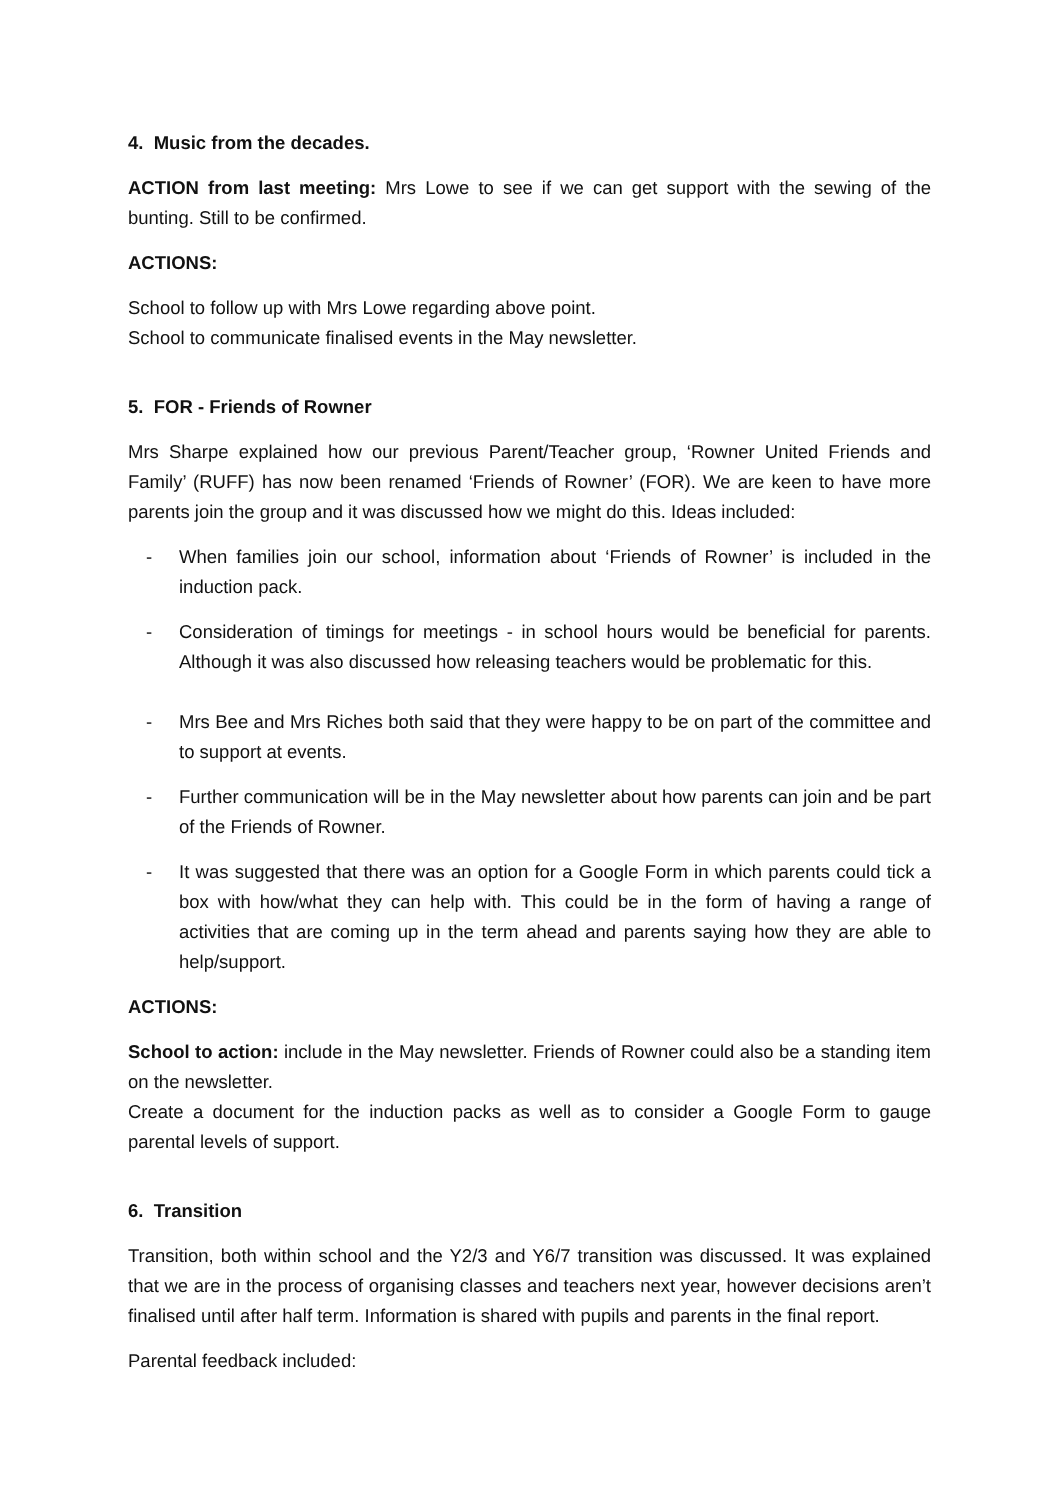4. Music from the decades.
ACTION from last meeting: Mrs Lowe to see if we can get support with the sewing of the bunting. Still to be confirmed.
ACTIONS:
School to follow up with Mrs Lowe regarding above point.
School to communicate finalised events in the May newsletter.
5. FOR - Friends of Rowner
Mrs Sharpe explained how our previous Parent/Teacher group, ‘Rowner United Friends and Family’ (RUFF) has now been renamed ‘Friends of Rowner’ (FOR). We are keen to have more parents join the group and it was discussed how we might do this. Ideas included:
- When families join our school, information about ‘Friends of Rowner’ is included in the induction pack.
- Consideration of timings for meetings - in school hours would be beneficial for parents. Although it was also discussed how releasing teachers would be problematic for this.
- Mrs Bee and Mrs Riches both said that they were happy to be on part of the committee and to support at events.
- Further communication will be in the May newsletter about how parents can join and be part of the Friends of Rowner.
- It was suggested that there was an option for a Google Form in which parents could tick a box with how/what they can help with. This could be in the form of having a range of activities that are coming up in the term ahead and parents saying how they are able to help/support.
ACTIONS:
School to action: include in the May newsletter. Friends of Rowner could also be a standing item on the newsletter.
Create a document for the induction packs as well as to consider a Google Form to gauge parental levels of support.
6. Transition
Transition, both within school and the Y2/3 and Y6/7 transition was discussed. It was explained that we are in the process of organising classes and teachers next year, however decisions aren’t finalised until after half term. Information is shared with pupils and parents in the final report.
Parental feedback included:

:::

• [What the exercise asks] Everything in the listing above must be restated word for word, except the images.

• [Response to this exercise]
4. Music from the decades.
ACTION from last meeting: Mrs Lowe to see if we can get support with the sewing of the bunting. Still to be confirmed.
ACTIONS:
School to follow up with Mrs Lowe regarding above point.
School to communicate finalised events in the May newsletter.
5. FOR - Friends of Rowner
Mrs Sharpe explained how our previous Parent/Teacher group, ‘Rowner United Friends and Family’ (RUFF) has now been renamed ‘Friends of Rowner’ (FOR). We are keen to have more parents join the group and it was discussed how we might do this. Ideas included:
- When families join our school, information about ‘Friends of Rowner’ is included in the induction pack.
- Consideration of timings for meetings - in school hours would be beneficial for parents. Although it was also discussed how releasing teachers would be problematic for this.
- Mrs Bee and Mrs Riches both said that they were happy to be on part of the committee and to support at events.
- Further communication will be in the May newsletter about how parents can join and be part of the Friends of Rowner.
- It was suggested that there was an option for a Google Form in which parents could tick a box with how/what they can help with. This could be in the form of having a range of activities that are coming up in the term ahead and parents saying how they are able to help/support.
ACTIONS:
School to action: include in the May newsletter. Friends of Rowner could also be a standing item on the newsletter.
Create a document for the induction packs as well as to consider a Google Form to gauge parental levels of support.
6. Transition
Transition, both within school and the Y2/3 and Y6/7 transition was discussed. It was explained that we are in the process of organising classes and teachers next year, however decisions aren’t finalised until after half term. Information is shared with pupils and parents in the final report.
Parental feedback included:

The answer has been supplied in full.